## What this task involves
Print every line of text from the data below with no changes, and leave the pictures out of your answer.

(Page images and extracted text)

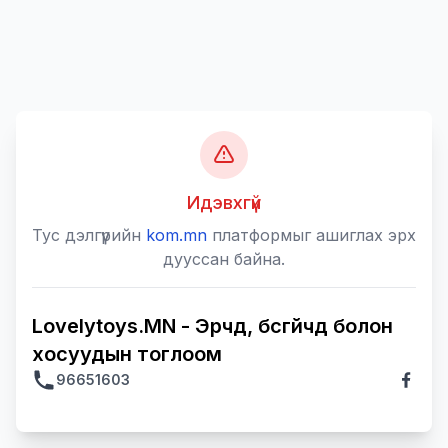
Идэвхгүй
Тус дэлгүүрийн
kom.mn
платформыг ашиглах эрх
дууссан байна.
Lovelytoys.MN - Эрчүүд, бүсгүйчүүд болон
хосуудын тоглоом
96651603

## Solution to this task
Идэвхгүй
Тус дэлгүүрийн
kom.mn
платформыг ашиглах эрх
дууссан байна.
Lovelytoys.MN - Эрчүүд, бүсгүйчүүд болон
хосуудын тоглоом
96651603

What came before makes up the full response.